* **WHAT YOU NEED TO DO**:
Please output the entries below from the line that contains "30 April 1974 – London W2" through the final line, reproduced exactly and alone.

* **Collected data**:
###
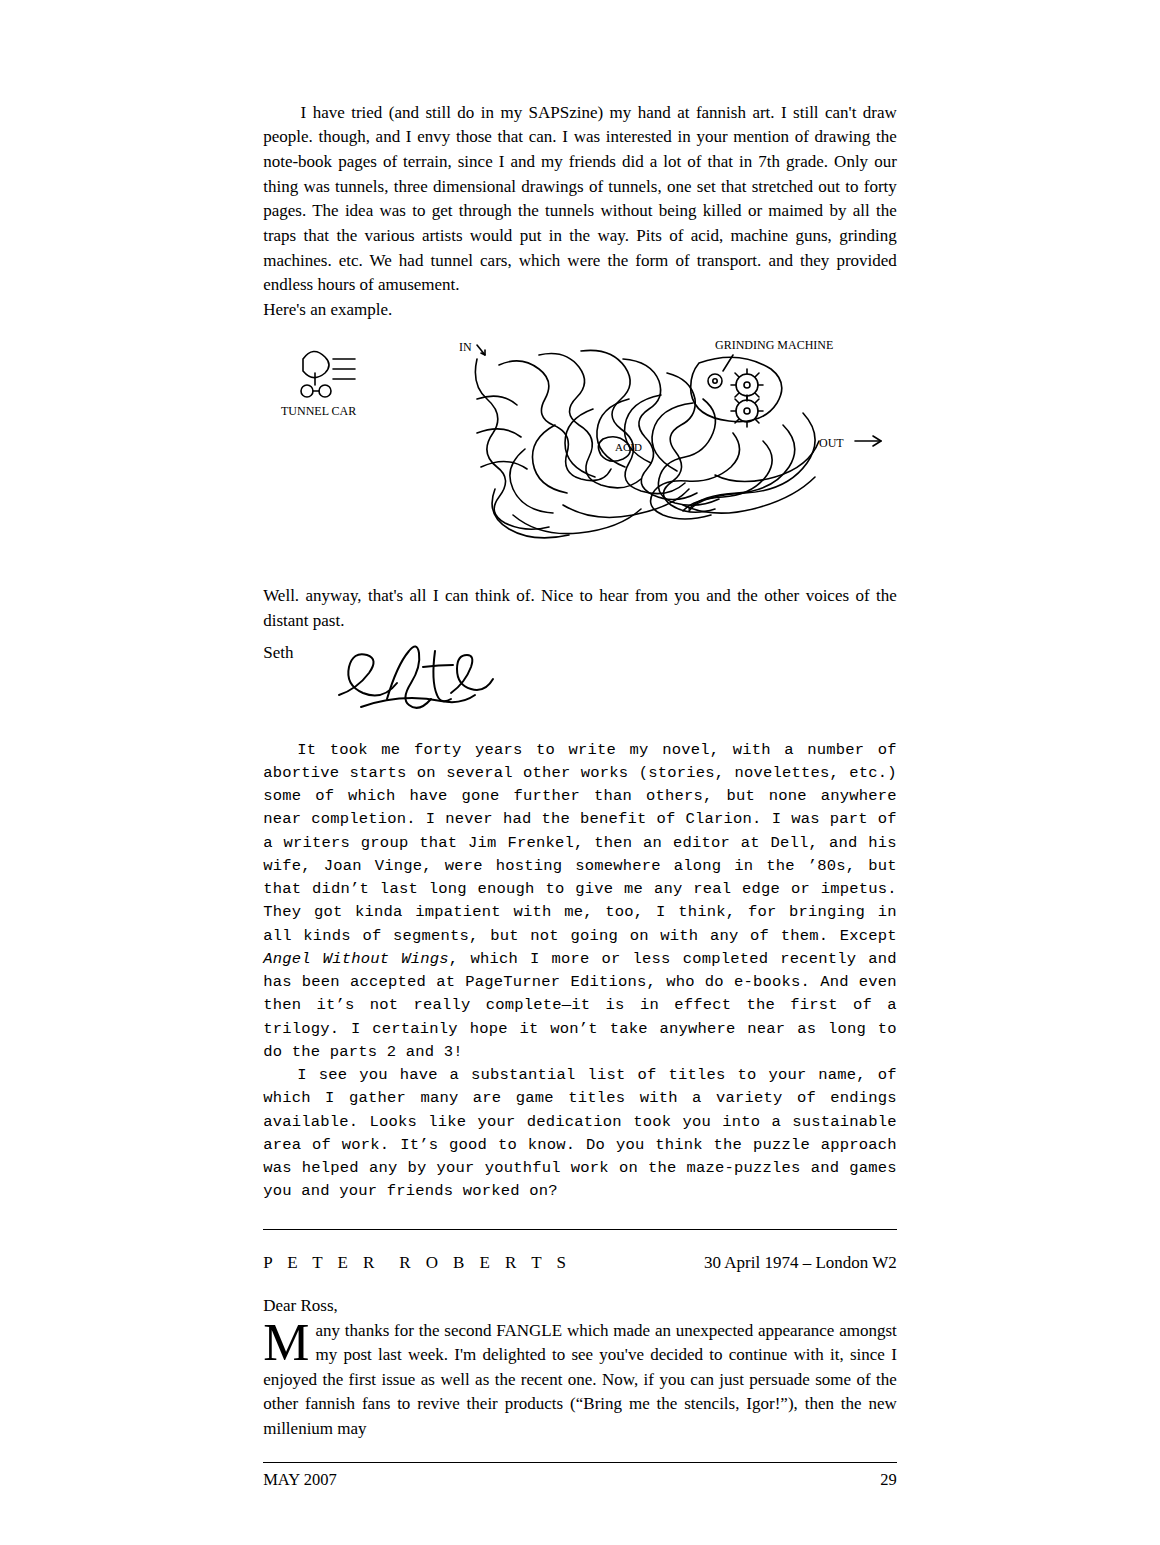I have tried (and still do in my SAPSzine) my hand at fannish art. I still can't draw people. though, and I envy those that can. I was interested in your mention of drawing the note-book pages of terrain, since I and my friends did a lot of that in 7th grade. Only our thing was tunnels, three dimensional drawings of tunnels, one set that stretched out to forty pages. The idea was to get through the tunnels without being killed or maimed by all the traps that the various artists would put in the way. Pits of acid, machine guns, grinding machines. etc. We had tunnel cars, which were the form of transport. and they provided endless hours of amusement.
Here's an example.
Hand-drawn tunnel maze A sketch of a tunnel car at left and a tangled maze of tunnels labelled IN, GRINDING MACHINE, ACID and OUT. TUNNEL CAR IN GRINDING MACHINE OUT ACID
Well. anyway, that's all I can think of. Nice to hear from you and the other voices of the distant past.
Seth
It took me forty years to write my novel, with a number of abortive starts on several other works (stories, novelettes, etc.) some of which have gone further than others, but none anywhere near completion. I never had the benefit of Clarion. I was part of a writers group that Jim Frenkel, then an editor at Dell, and his wife, Joan Vinge, were hosting somewhere along in the ’80s, but that didn’t last long enough to give me any real edge or impetus. They got kinda impatient with me, too, I think, for bringing in all kinds of segments, but not going on with any of them. Except Angel Without Wings, which I more or less completed recently and has been accepted at PageTurner Editions, who do e-books. And even then it’s not really complete—it is in effect the first of a trilogy. I certainly hope it won’t take anywhere near as long to do the parts 2 and 3!
I see you have a substantial list of titles to your name, of which I gather many are game titles with a variety of endings available. Looks like your dedication took you into a sustainable area of work. It’s good to know. Do you think the puzzle approach was helped any by your youthful work on the maze-puzzles and games you and your friends worked on?
P E T E R R O B E R T S
30 April 1974 – London W2
Dear Ross,
Many thanks for the second FANGLE which made an unexpected appearance amongst my post last week. I'm delighted to see you've decided to continue with it, since I enjoyed the first issue as well as the recent one. Now, if you can just persuade some of the other fannish fans to revive their products (“Bring me the stencils, Igor!”), then the new millenium may
MAY 2007
29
###
* **EXPECTED ANSWER**:
30 April 1974 – London W2
Dear Ross,
Many thanks for the second FANGLE which made an unexpected appearance amongst my post last week. I'm delighted to see you've decided to continue with it, since I enjoyed the first issue as well as the recent one. Now, if you can just persuade some of the other fannish fans to revive their products (“Bring me the stencils, Igor!”), then the new millenium may
MAY 2007
29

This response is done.